Disarming Candor

Donald Trump, on the disarmament of Hamas:

They’re going to disarm because they said they were going to disarm. If they don’t disarm, we will disarm them.

Asked how he will do that, Trump responded:

I don’t have to explain that to you. And I spoke to Hamas, and they said, “Yes, sir, we’re going to disarm.”

Hamas never said it was going to disarm, and Donald Trump never spoke to them. He doesn’t speak Arabic. They wouldn’t have spoken in English. The whole story is bullshit, including the supposed existence of a “peace plan.” A bunch of bullet points randomly thrown together–without impartial adjudication or enforcement mechanisms, without detailed contingency plans, without even the simplest logistical problems addressed–is not a peace plan.  It’s a blank check for mass murder and indefinite military occupation. The widespread adulation over it is a form of mass psychosis, the collective abdication of reason by people who, by their insulation from all consequences, can afford the lapse.

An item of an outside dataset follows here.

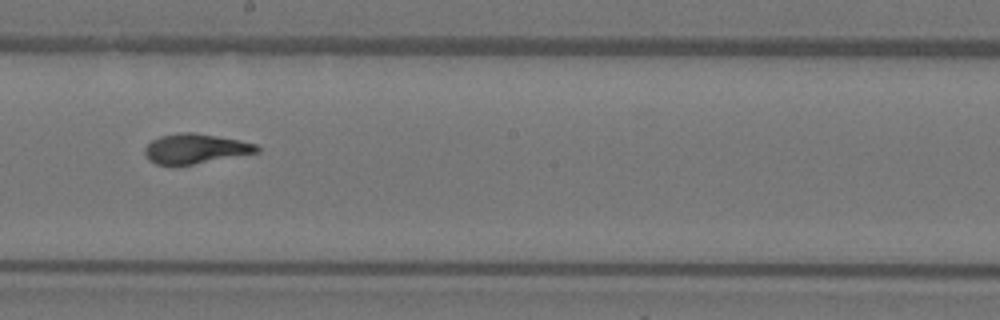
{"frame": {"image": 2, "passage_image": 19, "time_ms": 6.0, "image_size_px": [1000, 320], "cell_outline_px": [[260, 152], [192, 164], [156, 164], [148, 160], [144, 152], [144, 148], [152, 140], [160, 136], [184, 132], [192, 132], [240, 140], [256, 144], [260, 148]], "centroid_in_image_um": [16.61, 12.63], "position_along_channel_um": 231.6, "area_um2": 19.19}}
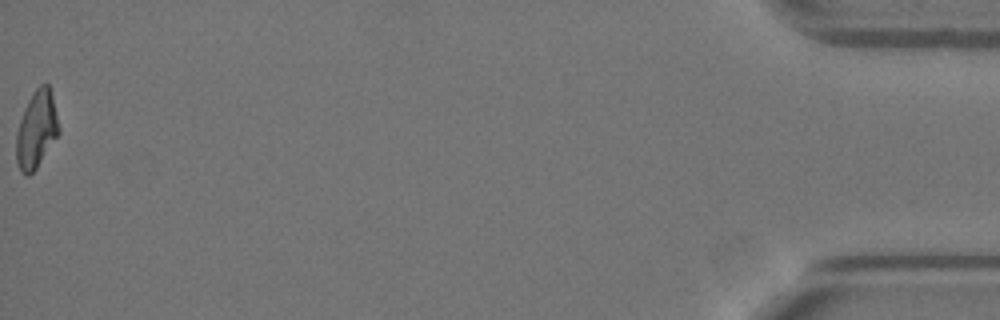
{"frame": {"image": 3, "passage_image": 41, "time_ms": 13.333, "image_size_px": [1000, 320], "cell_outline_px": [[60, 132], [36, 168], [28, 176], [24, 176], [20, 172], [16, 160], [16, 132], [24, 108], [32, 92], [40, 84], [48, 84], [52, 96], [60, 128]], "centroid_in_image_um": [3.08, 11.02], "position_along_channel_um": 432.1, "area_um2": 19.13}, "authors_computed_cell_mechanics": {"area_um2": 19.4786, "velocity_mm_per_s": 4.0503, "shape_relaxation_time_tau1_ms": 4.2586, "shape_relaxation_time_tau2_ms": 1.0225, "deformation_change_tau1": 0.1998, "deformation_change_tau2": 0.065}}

Contrary to our dear leader, we are in fact owed an explanation how he intends to disarm Hamas. If Israel couldn’t do it after a two year killing spree, how will the United States? The United States currently has 200 troops in Gaza. Can 200 troops do the job? How? How about 2,000? Or 20,000? Will it take two weeks to do the job? Two months? Two years? How is it that in the orgy of celebration over this “peace,” so few have bothered to ask: peace at what price, paid by whom? What labyrinth are we being led into? And how did the refusal to answer become evidence of heroism?

It’s terrifying to watch people, both Left and Right, Israeli and American, worship at the throne of blatant, willful insanity, unable to distinguish literal psychosis from the power “to get things done.” The right-wing is a lost cause, but liberal-centrists, both Israeli and American, make an even more abject spectacle. These are people so in love with the exercise of power that any exercise of it gets them aroused, no matter what the circumstances, what the object, and what the form.

A reality check: A couple of bodies have crossed a couple of armistice lines. That’s it. That’s not nothing, but it’s not much. It’s not peace in our time. It’s not the end of the war. It’s just a replay of the expulsion of the PLO from Beirut in 1982, except that this time no one trusts anyone, and no one has disarmed.

People often quote Tacitus in this connection: “They made a wasteland, and called it a peace.” This time, the question is less why they called it that than why anyone believed them. It’s a sobering thought that so many have.